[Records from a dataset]

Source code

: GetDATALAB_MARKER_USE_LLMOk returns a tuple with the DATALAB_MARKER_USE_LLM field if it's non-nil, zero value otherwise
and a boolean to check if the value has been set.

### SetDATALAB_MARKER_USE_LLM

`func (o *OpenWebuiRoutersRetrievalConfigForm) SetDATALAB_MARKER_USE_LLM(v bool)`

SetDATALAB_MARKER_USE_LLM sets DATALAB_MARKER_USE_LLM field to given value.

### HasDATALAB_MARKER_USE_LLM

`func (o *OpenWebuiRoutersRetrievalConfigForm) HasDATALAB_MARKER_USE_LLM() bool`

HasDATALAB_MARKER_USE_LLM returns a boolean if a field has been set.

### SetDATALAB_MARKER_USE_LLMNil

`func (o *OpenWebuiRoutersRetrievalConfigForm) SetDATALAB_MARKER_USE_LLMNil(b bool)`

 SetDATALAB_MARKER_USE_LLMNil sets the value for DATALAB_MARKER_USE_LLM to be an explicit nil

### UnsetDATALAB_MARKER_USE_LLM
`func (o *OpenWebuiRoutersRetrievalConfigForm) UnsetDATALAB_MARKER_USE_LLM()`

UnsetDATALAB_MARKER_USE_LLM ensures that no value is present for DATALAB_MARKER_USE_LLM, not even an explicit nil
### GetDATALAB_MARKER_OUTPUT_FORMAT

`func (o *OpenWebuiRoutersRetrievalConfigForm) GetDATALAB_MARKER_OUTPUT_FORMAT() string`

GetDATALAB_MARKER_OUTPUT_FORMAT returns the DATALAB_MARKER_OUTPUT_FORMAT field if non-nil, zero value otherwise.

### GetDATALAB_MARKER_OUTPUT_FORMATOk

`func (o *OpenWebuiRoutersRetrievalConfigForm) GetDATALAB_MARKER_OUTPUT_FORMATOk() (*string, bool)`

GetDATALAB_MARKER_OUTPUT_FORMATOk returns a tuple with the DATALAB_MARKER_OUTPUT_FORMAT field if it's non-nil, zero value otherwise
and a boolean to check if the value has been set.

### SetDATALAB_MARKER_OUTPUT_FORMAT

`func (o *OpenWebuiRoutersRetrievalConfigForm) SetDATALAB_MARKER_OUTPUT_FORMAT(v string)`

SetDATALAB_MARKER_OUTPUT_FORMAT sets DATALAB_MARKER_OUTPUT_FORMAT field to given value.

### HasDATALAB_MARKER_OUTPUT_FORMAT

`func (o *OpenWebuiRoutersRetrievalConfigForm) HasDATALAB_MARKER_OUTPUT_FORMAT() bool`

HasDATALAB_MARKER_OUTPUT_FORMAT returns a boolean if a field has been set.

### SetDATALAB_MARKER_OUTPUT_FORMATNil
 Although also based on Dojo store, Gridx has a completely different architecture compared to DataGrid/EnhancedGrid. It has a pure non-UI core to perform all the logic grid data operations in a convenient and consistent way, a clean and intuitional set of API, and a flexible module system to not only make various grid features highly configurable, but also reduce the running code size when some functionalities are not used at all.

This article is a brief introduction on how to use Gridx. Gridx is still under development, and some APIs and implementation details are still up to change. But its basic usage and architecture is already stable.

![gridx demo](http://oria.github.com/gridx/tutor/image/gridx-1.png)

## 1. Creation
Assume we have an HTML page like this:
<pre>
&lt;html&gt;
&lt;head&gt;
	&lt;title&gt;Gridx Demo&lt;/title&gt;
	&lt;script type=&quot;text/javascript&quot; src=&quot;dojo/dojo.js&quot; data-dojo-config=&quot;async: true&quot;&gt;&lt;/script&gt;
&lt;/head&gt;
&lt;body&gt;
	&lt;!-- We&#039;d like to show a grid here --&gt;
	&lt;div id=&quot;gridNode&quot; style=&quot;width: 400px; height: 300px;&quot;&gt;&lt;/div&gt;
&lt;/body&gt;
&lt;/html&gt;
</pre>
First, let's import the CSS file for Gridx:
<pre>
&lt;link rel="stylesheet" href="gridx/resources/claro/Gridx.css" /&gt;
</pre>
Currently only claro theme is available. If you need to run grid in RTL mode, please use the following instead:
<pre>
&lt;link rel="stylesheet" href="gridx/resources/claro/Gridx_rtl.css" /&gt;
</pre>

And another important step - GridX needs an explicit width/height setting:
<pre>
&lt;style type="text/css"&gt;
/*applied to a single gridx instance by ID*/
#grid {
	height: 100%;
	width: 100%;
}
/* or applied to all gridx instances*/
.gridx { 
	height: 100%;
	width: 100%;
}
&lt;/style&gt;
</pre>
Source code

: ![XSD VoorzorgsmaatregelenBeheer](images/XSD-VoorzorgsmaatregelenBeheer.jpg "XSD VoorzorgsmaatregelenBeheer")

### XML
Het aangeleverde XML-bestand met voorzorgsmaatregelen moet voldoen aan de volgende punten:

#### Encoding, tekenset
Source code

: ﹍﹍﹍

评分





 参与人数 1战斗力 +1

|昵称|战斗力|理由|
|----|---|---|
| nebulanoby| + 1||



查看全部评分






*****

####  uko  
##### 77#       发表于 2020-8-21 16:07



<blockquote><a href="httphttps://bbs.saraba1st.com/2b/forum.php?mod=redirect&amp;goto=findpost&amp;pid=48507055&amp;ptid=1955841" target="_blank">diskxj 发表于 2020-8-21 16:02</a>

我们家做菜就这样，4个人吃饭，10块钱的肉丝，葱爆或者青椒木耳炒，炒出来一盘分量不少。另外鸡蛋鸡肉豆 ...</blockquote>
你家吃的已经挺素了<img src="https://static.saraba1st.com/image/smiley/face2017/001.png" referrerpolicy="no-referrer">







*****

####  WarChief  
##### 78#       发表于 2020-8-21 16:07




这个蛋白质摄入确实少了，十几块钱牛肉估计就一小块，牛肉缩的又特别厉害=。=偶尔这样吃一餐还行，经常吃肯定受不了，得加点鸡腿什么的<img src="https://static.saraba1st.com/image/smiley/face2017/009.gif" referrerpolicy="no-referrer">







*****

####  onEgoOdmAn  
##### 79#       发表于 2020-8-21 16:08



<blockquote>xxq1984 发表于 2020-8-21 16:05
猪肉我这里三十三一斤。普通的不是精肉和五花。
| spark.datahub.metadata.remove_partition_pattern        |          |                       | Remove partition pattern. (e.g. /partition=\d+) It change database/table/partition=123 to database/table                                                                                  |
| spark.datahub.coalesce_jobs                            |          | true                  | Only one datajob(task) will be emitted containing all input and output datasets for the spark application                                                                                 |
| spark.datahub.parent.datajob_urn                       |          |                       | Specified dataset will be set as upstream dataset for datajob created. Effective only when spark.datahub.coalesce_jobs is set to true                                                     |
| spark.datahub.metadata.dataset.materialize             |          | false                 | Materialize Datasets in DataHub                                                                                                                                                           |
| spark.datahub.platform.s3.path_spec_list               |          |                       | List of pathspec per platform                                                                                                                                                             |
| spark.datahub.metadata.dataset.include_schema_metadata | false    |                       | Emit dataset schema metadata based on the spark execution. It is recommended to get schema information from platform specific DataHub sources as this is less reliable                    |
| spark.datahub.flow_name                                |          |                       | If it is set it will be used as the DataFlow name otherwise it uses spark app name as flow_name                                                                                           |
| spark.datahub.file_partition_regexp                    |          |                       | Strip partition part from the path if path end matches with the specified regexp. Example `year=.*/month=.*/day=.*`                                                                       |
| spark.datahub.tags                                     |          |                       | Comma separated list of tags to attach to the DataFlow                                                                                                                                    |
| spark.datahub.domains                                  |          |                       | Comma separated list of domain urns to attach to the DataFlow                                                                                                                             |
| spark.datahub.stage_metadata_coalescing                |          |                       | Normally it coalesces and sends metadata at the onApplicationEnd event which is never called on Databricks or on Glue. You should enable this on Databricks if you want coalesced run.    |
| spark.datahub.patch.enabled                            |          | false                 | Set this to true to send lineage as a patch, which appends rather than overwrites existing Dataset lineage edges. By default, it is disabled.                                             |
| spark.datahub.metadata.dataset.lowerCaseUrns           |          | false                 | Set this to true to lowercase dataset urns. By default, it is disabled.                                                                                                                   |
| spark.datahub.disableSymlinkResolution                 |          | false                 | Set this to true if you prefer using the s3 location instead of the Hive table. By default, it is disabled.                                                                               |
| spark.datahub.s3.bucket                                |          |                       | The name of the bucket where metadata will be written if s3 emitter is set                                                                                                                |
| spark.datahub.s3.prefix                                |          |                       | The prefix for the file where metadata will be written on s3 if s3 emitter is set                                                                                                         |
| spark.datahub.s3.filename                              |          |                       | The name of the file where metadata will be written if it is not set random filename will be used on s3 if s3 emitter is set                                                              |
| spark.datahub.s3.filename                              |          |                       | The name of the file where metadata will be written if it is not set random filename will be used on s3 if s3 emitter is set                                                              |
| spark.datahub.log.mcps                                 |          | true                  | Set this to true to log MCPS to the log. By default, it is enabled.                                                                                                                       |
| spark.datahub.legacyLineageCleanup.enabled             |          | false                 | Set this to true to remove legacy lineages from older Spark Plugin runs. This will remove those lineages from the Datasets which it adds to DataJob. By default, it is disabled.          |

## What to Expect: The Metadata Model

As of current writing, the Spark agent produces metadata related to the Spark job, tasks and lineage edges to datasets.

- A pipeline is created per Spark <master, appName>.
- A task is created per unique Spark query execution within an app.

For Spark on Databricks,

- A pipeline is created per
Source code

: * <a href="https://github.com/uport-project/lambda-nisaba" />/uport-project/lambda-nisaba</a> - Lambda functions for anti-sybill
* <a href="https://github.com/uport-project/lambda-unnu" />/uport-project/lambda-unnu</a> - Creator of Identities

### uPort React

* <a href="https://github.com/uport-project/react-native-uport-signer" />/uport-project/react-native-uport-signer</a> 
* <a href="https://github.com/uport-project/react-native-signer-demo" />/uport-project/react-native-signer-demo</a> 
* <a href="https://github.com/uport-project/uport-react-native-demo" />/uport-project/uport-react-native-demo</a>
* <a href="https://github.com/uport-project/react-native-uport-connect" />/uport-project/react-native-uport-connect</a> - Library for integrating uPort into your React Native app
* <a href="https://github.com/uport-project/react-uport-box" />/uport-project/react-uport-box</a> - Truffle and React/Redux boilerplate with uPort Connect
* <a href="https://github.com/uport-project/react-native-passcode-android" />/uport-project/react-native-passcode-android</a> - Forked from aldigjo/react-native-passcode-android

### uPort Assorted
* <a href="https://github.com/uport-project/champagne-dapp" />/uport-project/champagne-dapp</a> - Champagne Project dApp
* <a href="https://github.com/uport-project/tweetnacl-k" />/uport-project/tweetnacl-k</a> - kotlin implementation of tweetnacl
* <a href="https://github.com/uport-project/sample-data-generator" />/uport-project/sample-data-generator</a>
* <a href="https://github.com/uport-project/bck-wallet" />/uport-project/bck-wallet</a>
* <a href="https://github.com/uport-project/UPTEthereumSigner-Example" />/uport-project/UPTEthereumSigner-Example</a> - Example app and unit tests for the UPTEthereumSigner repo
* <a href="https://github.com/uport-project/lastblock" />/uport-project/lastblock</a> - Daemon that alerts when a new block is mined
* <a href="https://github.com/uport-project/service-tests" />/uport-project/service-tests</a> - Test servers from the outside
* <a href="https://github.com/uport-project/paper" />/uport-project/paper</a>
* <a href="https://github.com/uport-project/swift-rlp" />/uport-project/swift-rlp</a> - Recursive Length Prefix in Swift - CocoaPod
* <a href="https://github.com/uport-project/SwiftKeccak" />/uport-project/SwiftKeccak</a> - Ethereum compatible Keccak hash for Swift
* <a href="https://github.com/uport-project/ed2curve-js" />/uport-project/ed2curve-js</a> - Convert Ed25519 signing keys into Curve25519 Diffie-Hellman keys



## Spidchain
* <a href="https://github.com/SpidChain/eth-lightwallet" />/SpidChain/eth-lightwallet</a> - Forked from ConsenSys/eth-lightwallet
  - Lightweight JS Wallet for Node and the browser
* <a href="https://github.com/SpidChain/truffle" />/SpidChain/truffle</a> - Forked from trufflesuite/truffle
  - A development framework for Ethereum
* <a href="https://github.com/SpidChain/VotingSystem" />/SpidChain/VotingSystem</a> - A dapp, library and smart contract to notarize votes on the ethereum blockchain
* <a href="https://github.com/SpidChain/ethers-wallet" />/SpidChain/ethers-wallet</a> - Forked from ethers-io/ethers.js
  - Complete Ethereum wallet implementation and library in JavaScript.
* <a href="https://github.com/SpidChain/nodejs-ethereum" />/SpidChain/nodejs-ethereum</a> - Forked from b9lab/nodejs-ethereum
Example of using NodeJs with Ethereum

▸ **Task objective**
Recast the rows from the line with "我们家做菜就这样，4个人吃饭" to the line with "发表于 2020-8-21 16:08" as a JSON list of strings, one per line, leaving out blank lines.

▸ **Result**
[
  "我们家做菜就这样，4个人吃饭，10块钱的肉丝，葱爆或者青椒木耳炒，炒出来一盘分量不少。另外鸡蛋鸡肉豆 ...</blockquote>",
  "你家吃的已经挺素了<img src=\"https://static.saraba1st.com/image/smiley/face2017/001.png\" referrerpolicy=\"no-referrer\">",
  "*****",
  "####  WarChief  ",
  "##### 78#       发表于 2020-8-21 16:07",
  "这个蛋白质摄入确实少了，十几块钱牛肉估计就一小块，牛肉缩的又特别厉害=。=偶尔这样吃一餐还行，经常吃肯定受不了，得加点鸡腿什么的<img src=\"https://static.saraba1st.com/image/smiley/face2017/009.gif\" referrerpolicy=\"no-referrer\">",
  "*****",
  "####  onEgoOdmAn  ",
  "##### 79#       发表于 2020-8-21 16:08"
]